その嘘に踊れ


(世の中、嘘つきばっかりか!?)


自分のことはまるっと棚に上げ、アオは目を大きく見開いた。

無表情を崩したコトに気を良くしたのか、アイツがキモい笑みを深くして近づいてくる。

一歩。


「『Sy-u800』、おまえ…
やけにターゲットに拘ってるよな?」


また一歩。


「どこにでもいる平凡な女に見えるが…
もしかして、おまえを誑かしてる組織のウィークポイントだったりするのか?
だから守れと命じられたのか?
言え… いや、教えてくれよ。
悪いようにはしないから」


知るかよ。

てか、んなワケあるかよ。

その証拠に、『芦原透子捕獲』という罠に引っ掛かったネズミは、100%私情で彼女を守りたい俺だけじゃねーかよ。
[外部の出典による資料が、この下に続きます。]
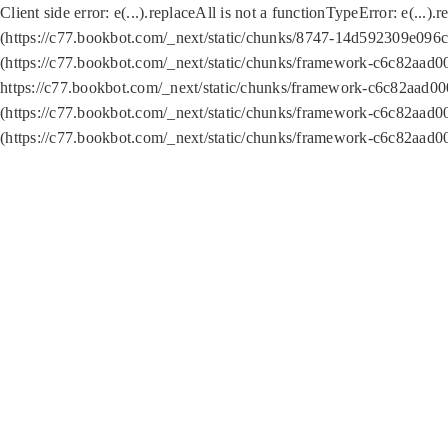
Client side error:
e(...).replaceAll is not a function
TypeError: e(...).
(https://c77.bookbot.com/_next/static/chunks/8747-14d592309e096c5
(https://c77.bookbot.com/_next/static/chunks/framework-c6c82aad0
https://c77.bookbot.com/_next/static/chunks/framework-c6c82aad00
(https://c77.bookbot.com/_next/static/chunks/framework-c6c82aad0
(https://c77.bookbot.com/_next/static/chunks/framework-c6c82aad0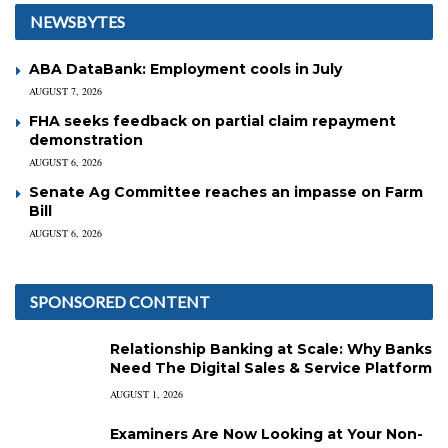
NEWSBYTES
ABA DataBank: Employment cools in July
AUGUST 7, 2026
FHA seeks feedback on partial claim repayment
demonstration
AUGUST 6, 2026
Senate Ag Committee reaches an impasse on Farm
Bill
AUGUST 6, 2026
SPONSORED CONTENT
Relationship Banking at Scale: Why Banks
Need The Digital Sales & Service Platform
AUGUST 1, 2026
Examiners Are Now Looking at Your Non-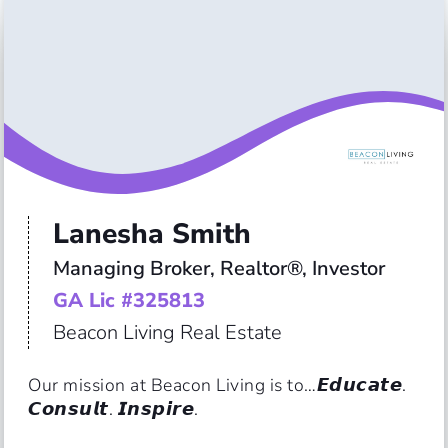
Lanesha Smith
Managing Broker, Realtor®, Investor
GA Lic #325813
Beacon Living Real Estate
Our mission at Beacon Living is to…𝙀𝙙𝙪𝙘𝙖𝙩𝙚. 
𝘾𝙤𝙣𝙨𝙪𝙡𝙩. 𝙄𝙣𝙨𝙥𝙞𝙧𝙚.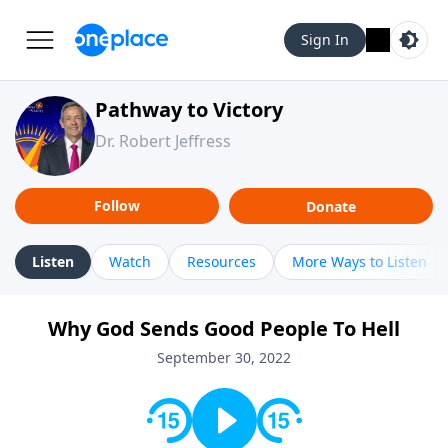
Sign In
Pathway to Victory
Dr. Robert Jeffress
Follow
Donate
Listen
Watch
Resources
More Ways to Listen
Why God Sends Good People To Hell
September 30, 2022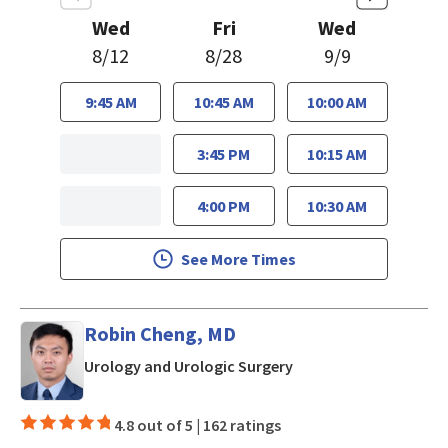
Wed
Fri
Wed
8/12
8/28
9/9
9:45 AM
10:45 AM
10:00 AM
3:45 PM
10:15 AM
4:00 PM
10:30 AM
See More Times
Robin Cheng, MD
in Los Gatos, CA
Urology and Urologic Surgery
4.8 out of 5 |
162 ratings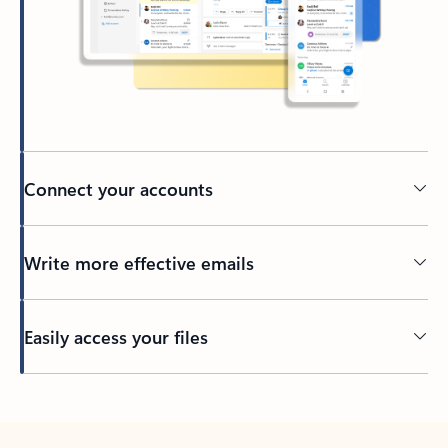
Connect your accounts
Write more effective emails
Easily access your files
Back to tabs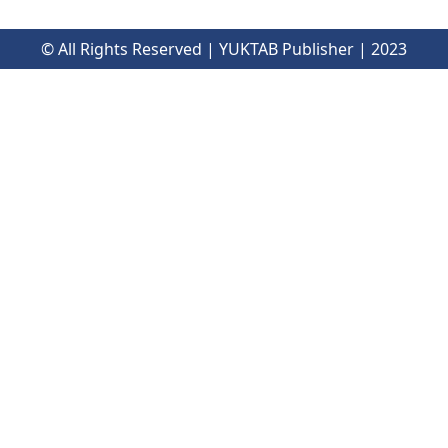
© All Rights Reserved | YUKTAB Publisher | 2023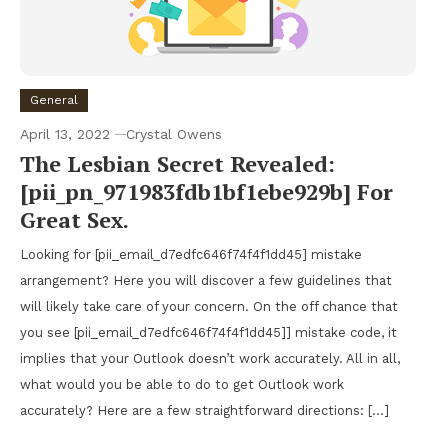
General
April 13, 2022
Crystal Owens
The Lesbian Secret Revealed:
[pii_pn_971983fdb1bf1ebe929b] For
Great Sex.
Looking for [pii_email_d7edfc646f74f4f1dd45] mistake
arrangement? Here you will discover a few guidelines that
will likely take care of your concern. On the off chance that
you see [pii_email_d7edfc646f74f4f1dd45]] mistake code, it
implies that your Outlook doesn’t work accurately. All in all,
what would you be able to do to get Outlook work
accurately? Here are a few straightforward directions: […]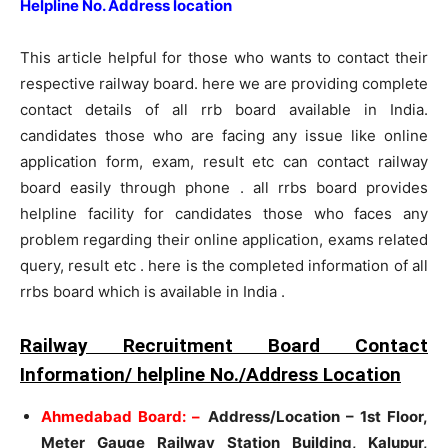
Helpline No. Address location
This article helpful for those who wants to contact their
respective railway board. here we are providing complete
contact details of all rrb board available in India.
candidates those who are facing any issue like online
application form, exam, result etc can contact railway
board easily through phone . all rrbs board provides
helpline facility for candidates those who faces any
problem regarding their online application, exams related
query, result etc . here is the completed information of all
rrbs board which is available in India .
Railway Recruitment Board Contact
Information/ helpline No./Address Location
Ahmedabad Board: –
Address/Location – 1st Floor,
Meter Gauge Railway Station Building, Kalupur,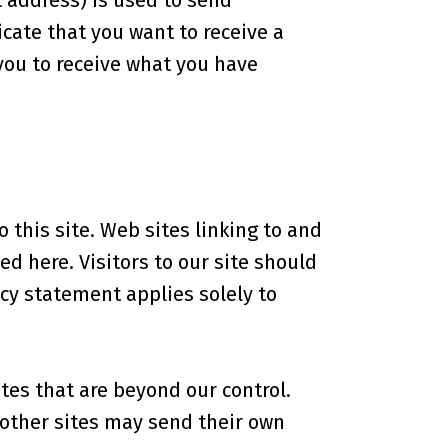
 address) is used to send
cate that you want to receive a
 you to receive what you have
o this site. Web sites linking to and
d here. Visitors to our site should
acy statement applies solely to
tes that are beyond our control.
e other sites may send their own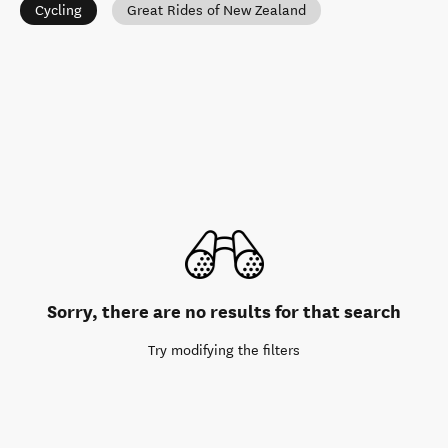
Cycling
Great Rides of New Zealand
Sorry, there are no results for that search
Try modifying the filters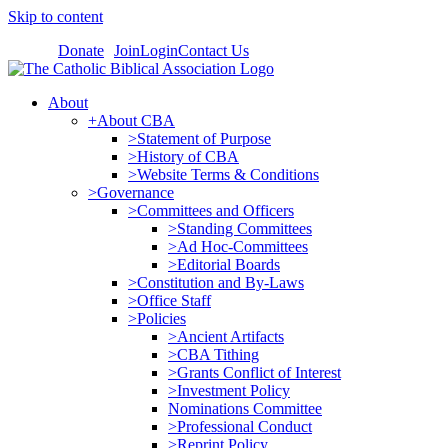
Skip to content
Donate
Join
Login
Contact Us
About
+About CBA
>Statement of Purpose
>History of CBA
>Website Terms & Conditions
>Governance
>Committees and Officers
>Standing Committees
>Ad Hoc-Committees
>Editorial Boards
>Constitution and By-Laws
>Office Staff
>Policies
>Ancient Artifacts
>CBA Tithing
>Grants Conflict of Interest
>Investment Policy
Nominations Committee
>Professional Conduct
>Reprint Policy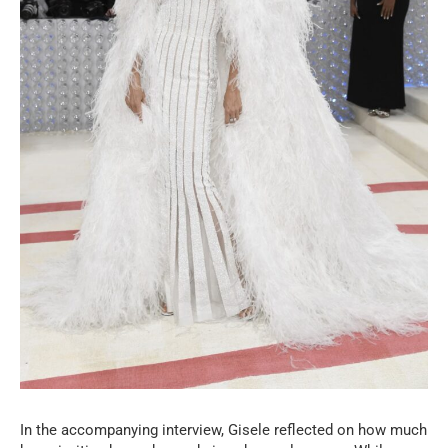
In the accompanying interview, Gisele reflected on how much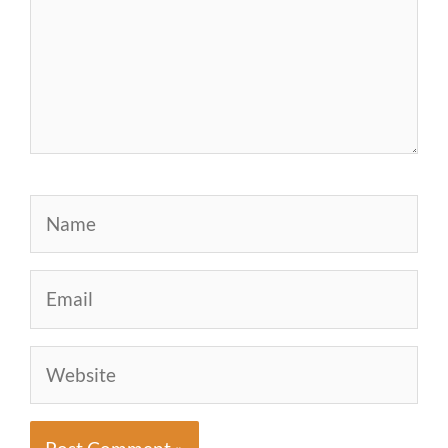
Name
Email
Website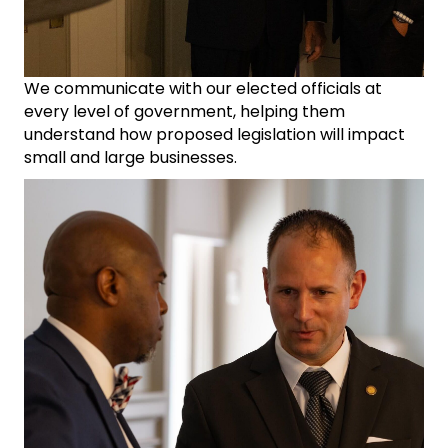
We communicate with our elected officials at
every level of government, helping them
understand how proposed legislation will impact
small and large businesses.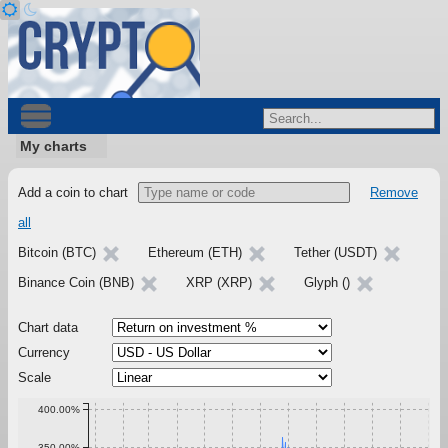
My charts
Add a coin to chart
Remove
all
Bitcoin (BTC)
Ethereum (ETH)
Tether (USDT)
Binance Coin (BNB)
XRP (XRP)
Glyph ()
Chart data
Currency
Scale
400.00%
350.00%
一連の展開に絶望もしたし、動揺もしたし、かーなり驚きもしたけれど、結果オーライ。

シズクがココにいないなら、予定通りコトを進めればイイ。

アオは迫ってくる厚い肩を素早く掴み、高級スーツに包まれた身体を半回転させ、頭一つ分背が低いアイツの首に背後から片腕を回した。

え…

ココでなろ抱き再び!?
まさかのスイーツ(笑)!?

いいえ、違いマスぅ。

コレは裸絞め。
ただし絶妙に力を加減した、絞められた相手が失神しない程度の。

さらにアオはカットソーの袖に仕込んでおいたハイスタンダードデリンシャーDM101を滑らせてそのまま手の中に収め、アイツの側頭部に突きつけた。